EXERCISE
Reproduce the data word for word, starting at the line that contains "Agora, em entrevista para o" and ending with the final line of the data, both included. Omit the pictures.

== Segment start ==

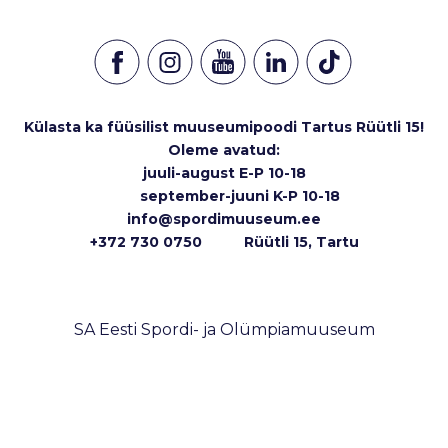
Külasta ka füüsilist muuseumipoodi Tartus Rüütli 15!
Oleme avatud:
juuli-august E-P 10-18
september-juuni K-P 10-18
info@spordimuuseum.ee
+372 730 0750 Rüütli 15, Tartu
SA Eesti Spordi- ja Olümpiamuuseum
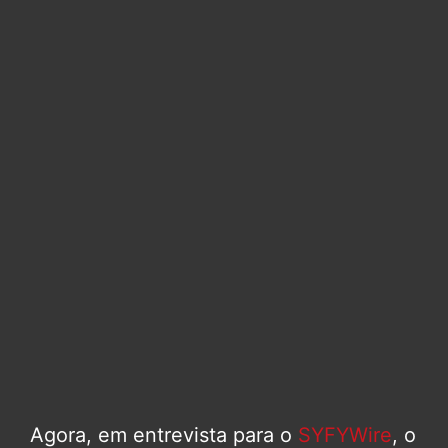
Agora, em entrevista para o
SYFYWire
, o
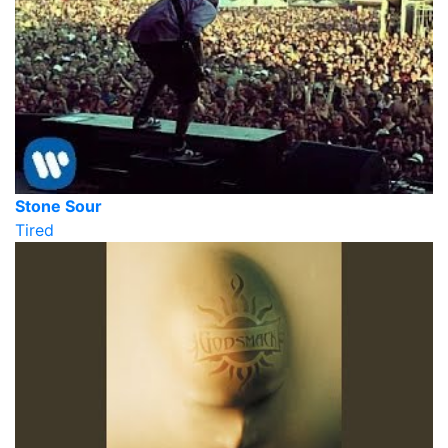
Stone Sour
Tired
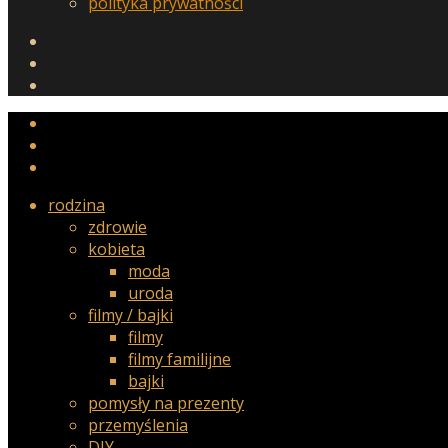
polityka prywatności
rodzina
zdrowie
kobieta
moda
uroda
filmy / bajki
filmy
filmy familijne
bajki
pomysły na prezenty
przemyślenia
DIY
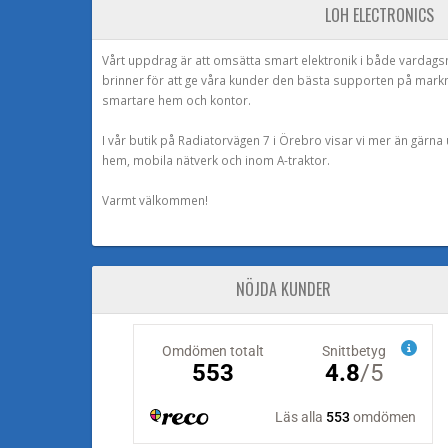
LOH ELECTRONICS
Vårt uppdrag är att omsätta smart elektronik i både vardags
brinner för att ge våra kunder den bästa supporten på mark
smartare hem och kontor.
I vår butik på Radiatorvägen 7 i Örebro visar vi mer än gärn
hem, mobila nätverk och inom A-traktor.
Varmt välkommen!
NÖJDA KUNDER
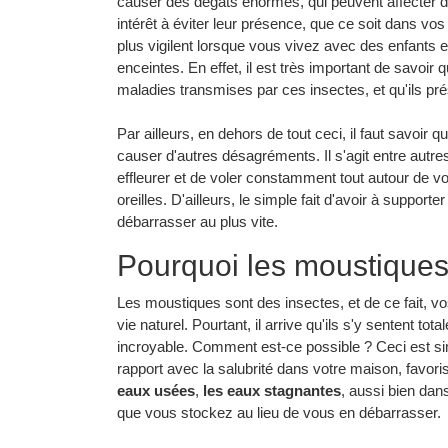
causer des dégâts énormes, qui peuvent affecter d
intérêt à éviter leur présence, que ce soit dans vo
plus vigilent lorsque vous vivez avec des enfant
enceintes. En effet, il est très important de savoi
maladies transmises par ces insectes, et qu'ils p
Par ailleurs, en dehors de tout ceci, il faut savoi
causer d'autres désagréments. Il s'agit entre autre
effleurer et de voler constamment tout autour de v
oreilles. D'ailleurs, le simple fait d'avoir à supporte
débarrasser au plus vite.
Pourquoi les moustiques 
Les moustiques sont des insectes, et de ce fait, v
vie naturel. Pourtant, il arrive qu'ils s'y sentent tota
incroyable. Comment est-ce possible ? Ceci est si
rapport avec la salubrité dans votre maison, favorisen
eaux usées
,
les eaux stagnantes
, aussi bien dan
que vous stockez au lieu de vous en débarrasser.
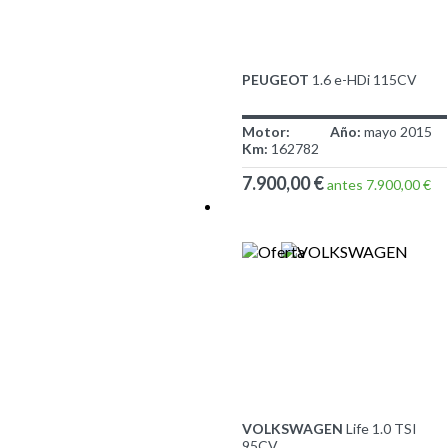
PEUGEOT
1.6 e-HDi 115CV
Motor:
Año:
mayo 2015
Km:
162782
7.900,00 €
antes 7.900,00 €
VOLKSWAGEN
Life 1.0 TSI
95CV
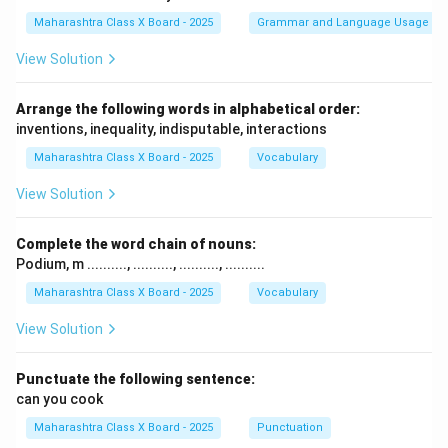
Maharashtra Class X Board - 2025
Grammar and Language Usage
View Solution
Arrange the following words in alphabetical order:
inventions, inequality, indisputable, interactions
Maharashtra Class X Board - 2025
Vocabulary
View Solution
Complete the word chain of nouns:
Podium, m .........., .........., .........., ..........
Maharashtra Class X Board - 2025
Vocabulary
View Solution
Punctuate the following sentence:
can you cook
Maharashtra Class X Board - 2025
Punctuation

== Segment end ==

RESULT OF THIS EXERCISE
Agora, em entrevista para o
SYFYWire
, o
Stone Sour
Tired
polityka prywatności
rodzina
zdrowie
kobieta
moda
uroda
filmy / bajki
filmy
filmy familijne
bajki
pomysły na prezenty
przemyślenia
DIY
LOH ELECTRONICS
Vårt uppdrag är att omsätta smart elektronik i både vardags
brinner för att ge våra kunder den bästa supporten på mark
smartare hem och kontor.
I vår butik på Radiatorvägen 7 i Örebro visar vi mer än gärn
hem, mobila nätverk och inom A-traktor.
Varmt välkommen!
NÖJDA KUNDER
causer des dégâts énormes, qui peuvent affecter d
intérêt à éviter leur présence, que ce soit dans vo
plus vigilent lorsque vous vivez avec des enfant
enceintes. En effet, il est très important de savoi
maladies transmises par ces insectes, et qu'ils p
Par ailleurs, en dehors de tout ceci, il faut savoi
causer d'autres désagréments. Il s'agit entre autre
effleurer et de voler constamment tout autour de v
oreilles. D'ailleurs, le simple fait d'avoir à supporte
débarrasser au plus vite.
Pourquoi les moustiques 
Les moustiques sont des insectes, et de ce fait, v
vie naturel. Pourtant, il arrive qu'ils s'y sentent tota
incroyable. Comment est-ce possible ? Ceci est si
rapport avec la salubrité dans votre maison, favorisen
eaux usées
,
les eaux stagnantes
, aussi bien dan
que vous stockez au lieu de vous en débarrasser.
PEUGEOT
1.6 e-HDi 115CV
Motor:
Año:
mayo 2015
Km:
162782
7.900,00 €
antes 7.900,00 €
VOLKSWAGEN
Life 1.0 TSI
95CV
Maharashtra Class X Board - 2025
Grammar and Language Usage
View Solution
Arrange the following words in alphabetical order:
inventions, inequality, indisputable, interactions
Maharashtra Class X Board - 2025
Vocabulary
View Solution
Complete the word chain of nouns:
Podium, m .........., .........., .........., ..........
Maharashtra Class X Board - 2025
Vocabulary
View Solution
Punctuate the following sentence:
can you cook
Maharashtra Class X Board - 2025
Punctuation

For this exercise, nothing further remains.